Technical reference¶
- class elem_effects.permutations.PermutationsArray(num_dims, num_levels=4, lower=0.0, upper=1.0, index_array=True)¶
Create an array of possible input parameters, of dimensions (number of levels per parameter, number of parameters).
Can return either the percentages, from 0 to 1, which can be translated back into parameter space using the percentage point function; or the integer indices, from 0 to num_levels - 1, which are more easily used with a table of pre-calculated values which correspond to the percentages.
- Args:
- num_dims (integer): Number of input parmeters (number of parameters in model)

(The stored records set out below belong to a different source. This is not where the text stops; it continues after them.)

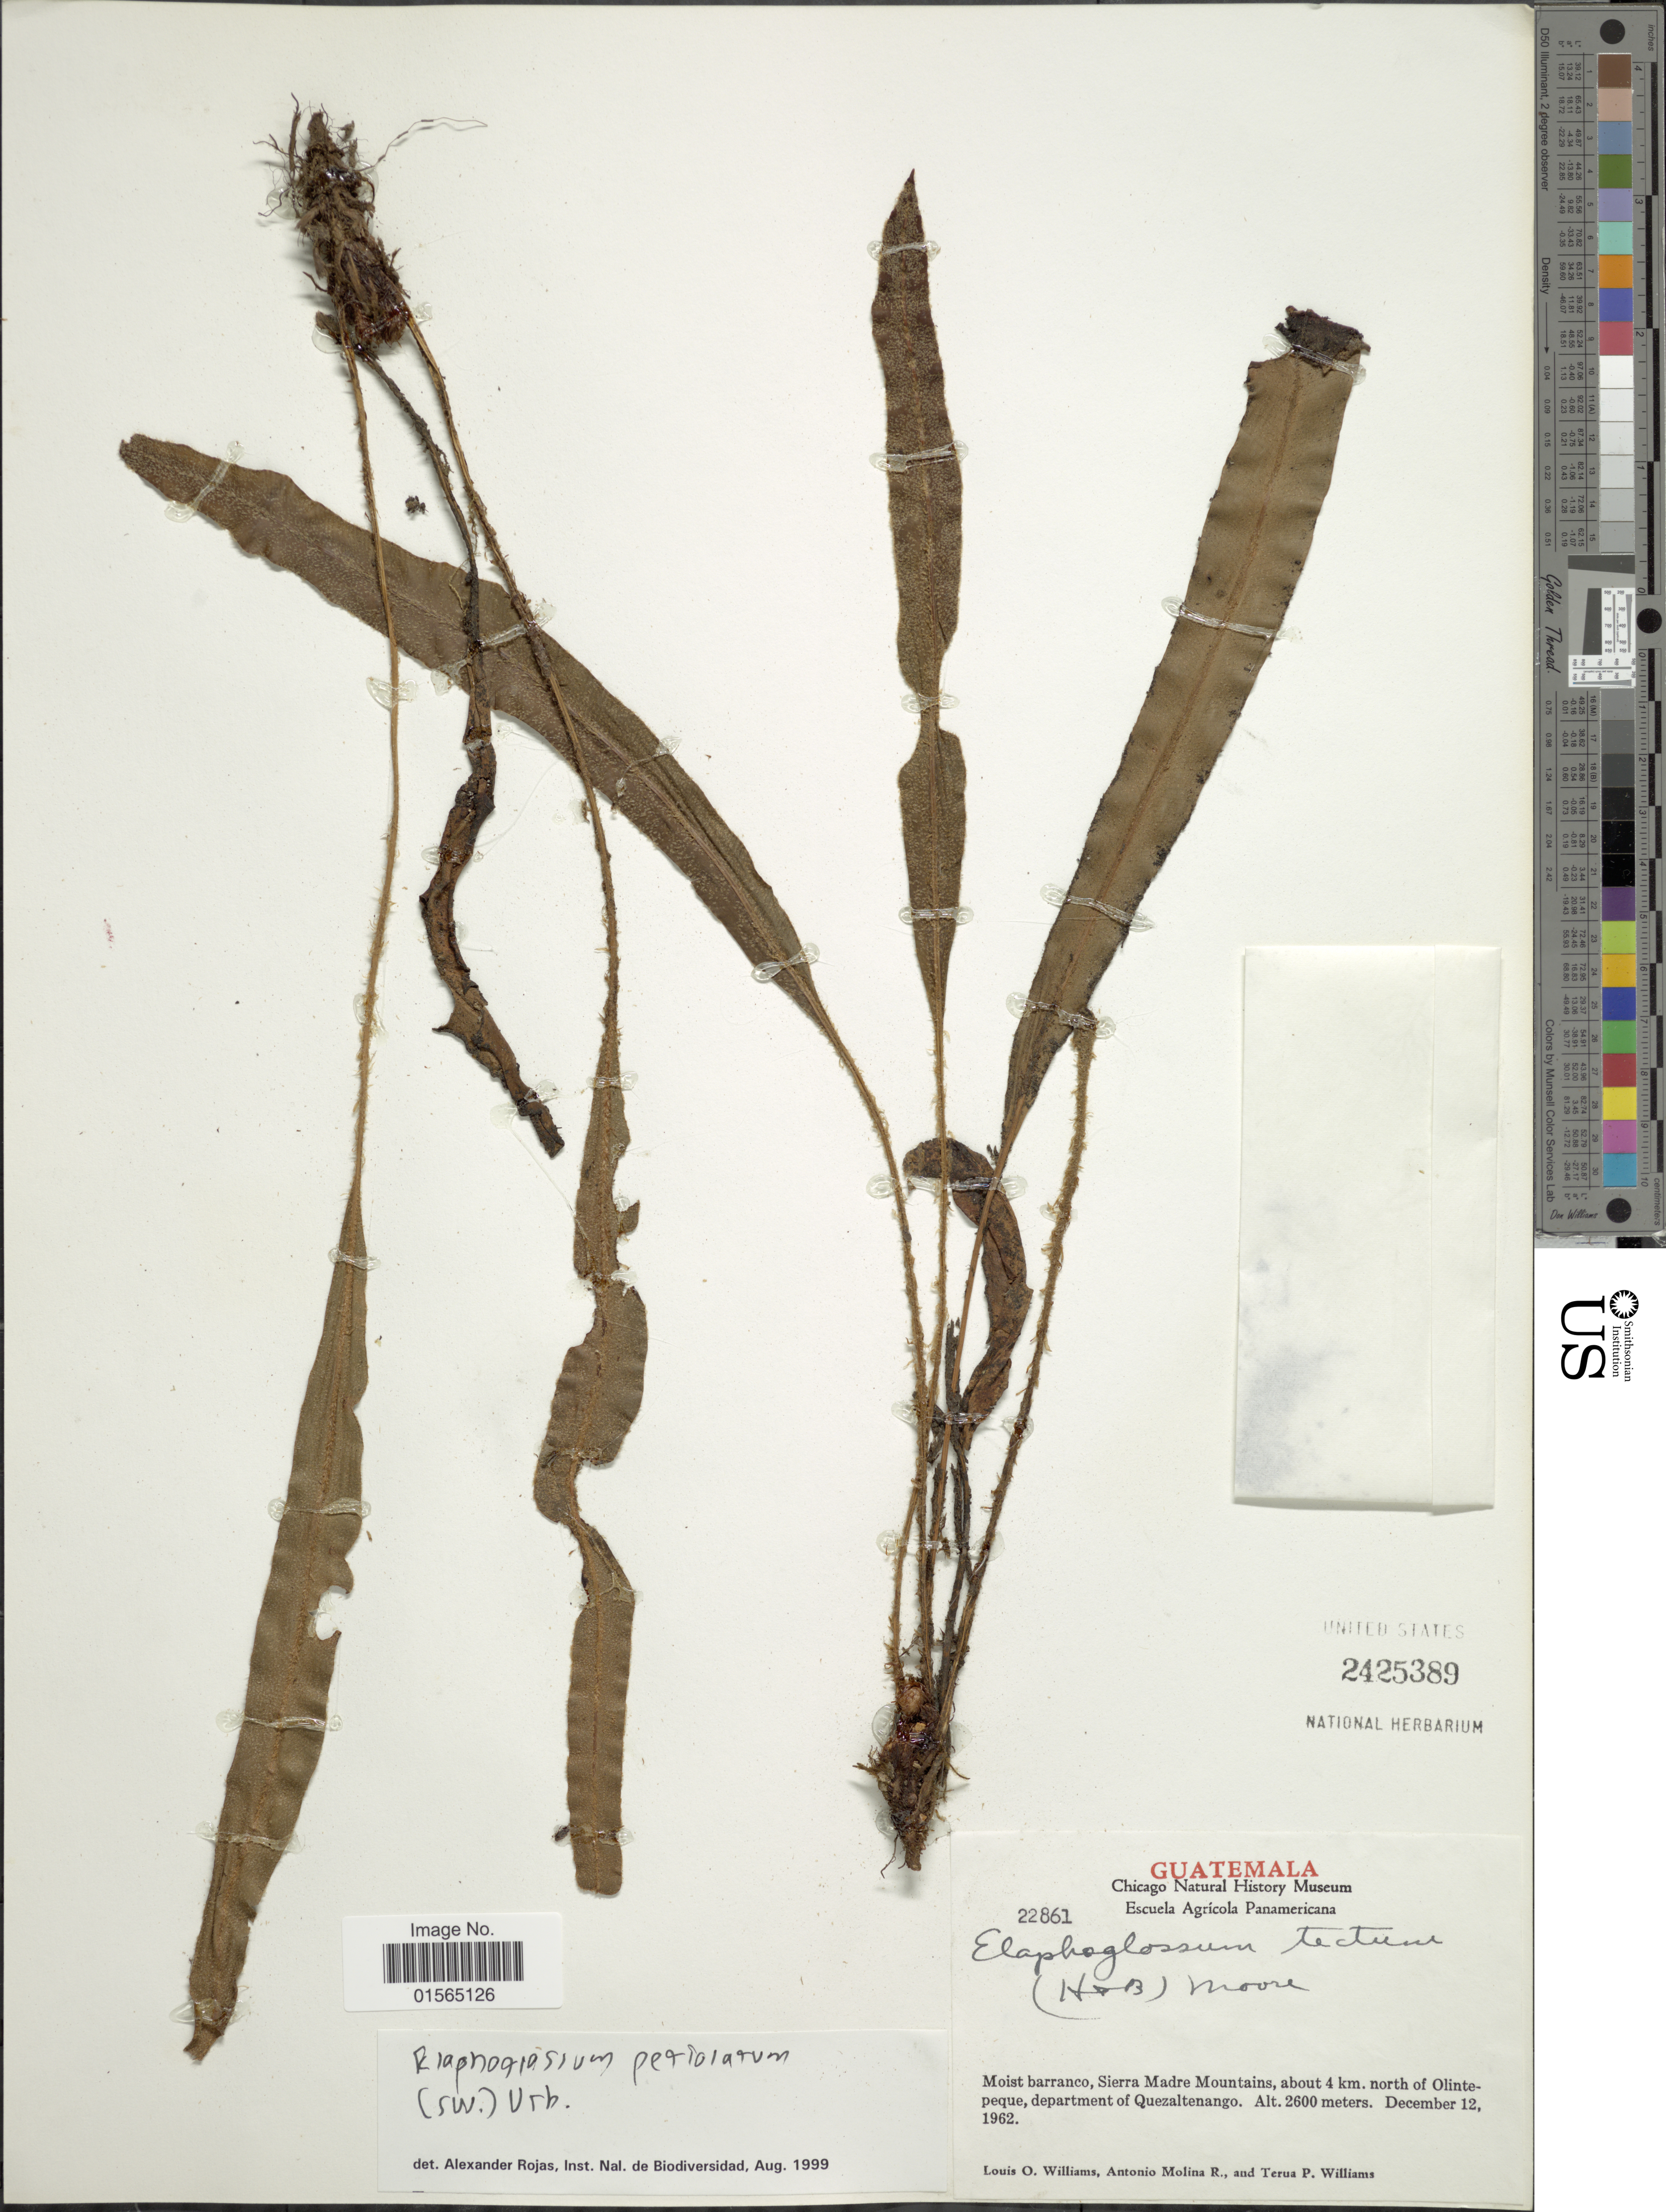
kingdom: Plantae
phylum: Tracheophyta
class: Polypodiopsida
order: Polypodiales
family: Dryopteridaceae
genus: Elaphoglossum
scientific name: Elaphoglossum tectum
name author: (Humb. & Bonpl.) Moore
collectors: L. O. Williams, A. Molina R. & T. P. Williams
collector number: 22861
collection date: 1962-12-12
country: Guatemala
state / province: Quetzaltenango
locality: Moist barranco, Sierra Madre Mountains, about 4 km. north of Olintepeque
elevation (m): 2600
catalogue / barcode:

- num_levels (integer, optional, default 4): Number of possible levels per parameter
- lower (float, optional, default 0): Minimum parameter value
- upper (float, optional, default 1): Maximum parameter value
- index_array (boolean, optional, default True): Provide integer indices instead of percentages
- create()¶
Create the array of possible permutations.
- Returns:
- permutations array (NumPy array)
- class elem_effects.elem_effects.ElementaryEffects(model, trajectories)¶
Given an array of possible permutations and a model, compute the parameters that can be rejected using the method of elementary effects.
- class elem_effects.trajectories.Trajectory(start, end, order)¶
A trajectory of points where each point has a unique set of values for each parameter in the model.
The Method of Elementary Effects looks at the difference in model outputs from a change in one parameter at a time, and a trajectory is all parameter values needed so that each paramter changes once.
- Args:
- start (1-d numpy array): A numpy array of point coordinates at start of trajectory.
- end (1-d numpy array): A numpy array of point coordinates at end of trajectory.
- order (1-d integer numpy array): An array that lists the order that each parameter should be changed, e.g. [2, 0, 1] would mean the middle parameter changes first, then the last, and finally the first parameter is changed.
- get_at_index(i)¶
Get trajectory at index i, where is is step number, starting at zero (so when i=0, this is the first step in the trajectory, not the starting position).
Use self.reset() to revert to starting coordinates.
- Args:
- i (integer): Index to retrieve trajectory from.
- Returns:
- 1-d numpy array of coordinates.
- points()¶
Get a 2-d numpy array of all point coordinates for the entire trajectory.
- Returns:
- 2-d numpy array of coordinates of entire trajectory, where the first row is the starting coordinates, and the last row is the ending coordinates.
- reset()¶
Reset to starting coordinates.
- set_index(i)¶
Replace first i starting elements with final values. Useful in more expensive computations where the entire trajectory is not evaluated at once.
Does not return anything, but sets self.current to the correct values.
- Args:
- i (integer): Index to jump to (i.e. the number of trajectory steps already evaluated)
- class elem_effects.trajectories.TrajectoryPicker(permutations, num_trajs=500, pick=10, seed=None, verbose=True)¶
Pick a set of trajectories, maximizing distance from each other.
- calculate_distance(a, b)¶
Calculate the summed Manhattan distance from every point in the trajectory a to every point in the trajectory b.
- create_trajectory()¶
Create a randomized Trajectory object
- kennard_stone(distances, pick)¶
Pick n objects by maximizing the minimum distance from next candiadate.